*Entries provided*:
══════════════════════════════
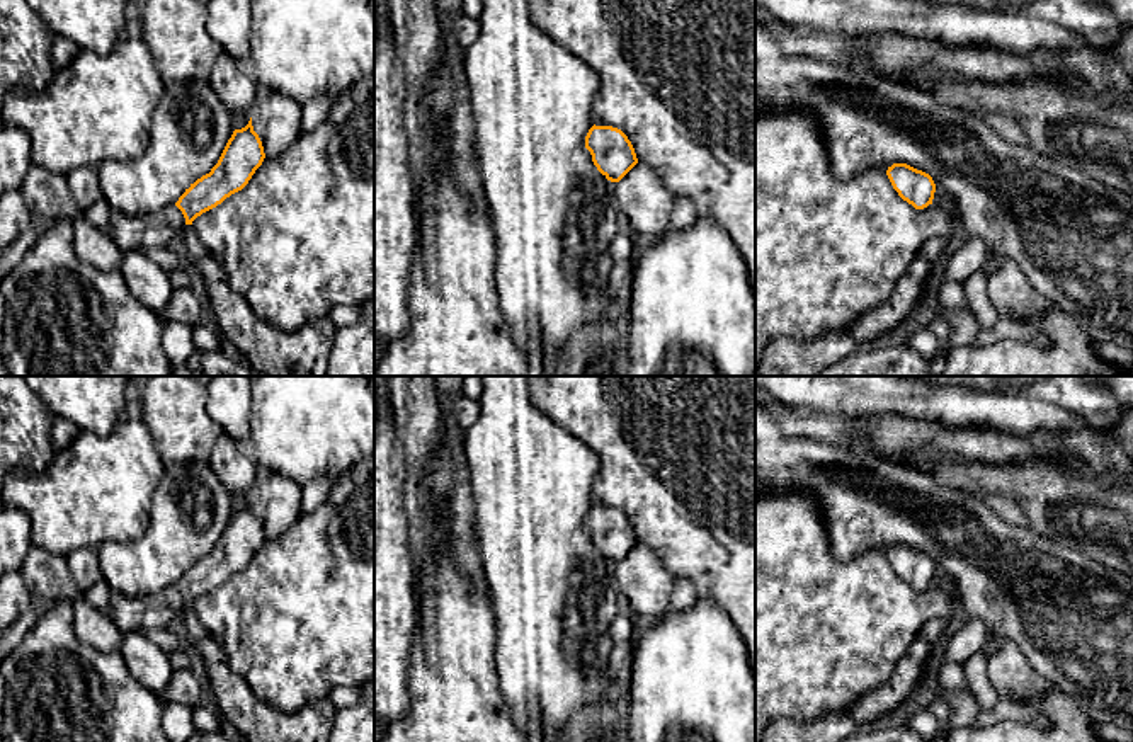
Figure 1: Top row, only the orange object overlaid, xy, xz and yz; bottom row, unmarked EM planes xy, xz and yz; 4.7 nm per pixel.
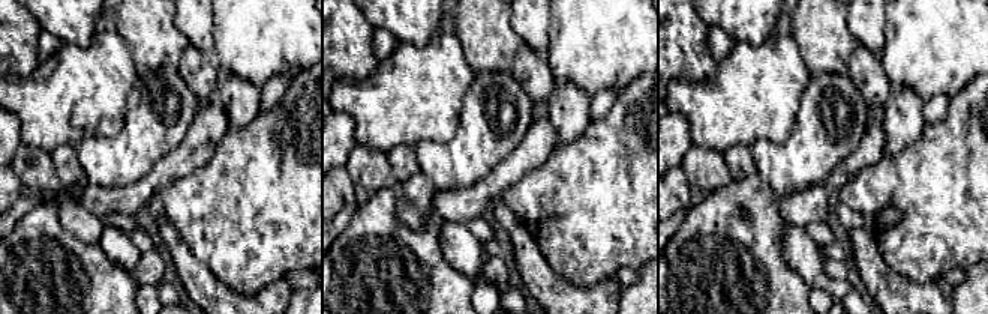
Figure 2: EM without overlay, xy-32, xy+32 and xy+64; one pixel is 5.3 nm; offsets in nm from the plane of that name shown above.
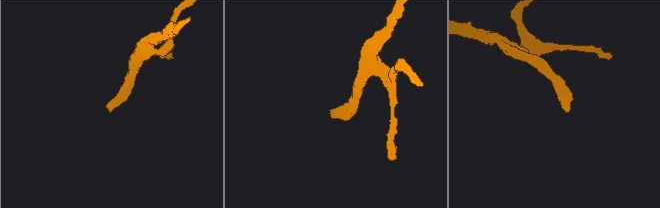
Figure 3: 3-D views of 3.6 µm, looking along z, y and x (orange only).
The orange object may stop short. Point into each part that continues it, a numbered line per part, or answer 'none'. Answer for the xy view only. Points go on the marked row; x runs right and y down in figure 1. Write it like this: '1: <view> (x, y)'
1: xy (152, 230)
══════════════════════════════
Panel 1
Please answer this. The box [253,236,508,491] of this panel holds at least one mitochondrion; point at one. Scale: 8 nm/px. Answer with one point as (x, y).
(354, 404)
══════════════════════════════
*Assignment*:
If a line in the records above contains the string "pixel", copy that line out.

*Result for this exercise*:
Figure 1: Top row, only the orange object overlaid, xy, xz and yz; bottom row, unmarked EM planes xy, xz and yz; 4.7 nm per pixel.
Figure 2: EM without overlay, xy-32, xy+32 and xy+64; one pixel is 5.3 nm; offsets in nm from the plane of that name shown above.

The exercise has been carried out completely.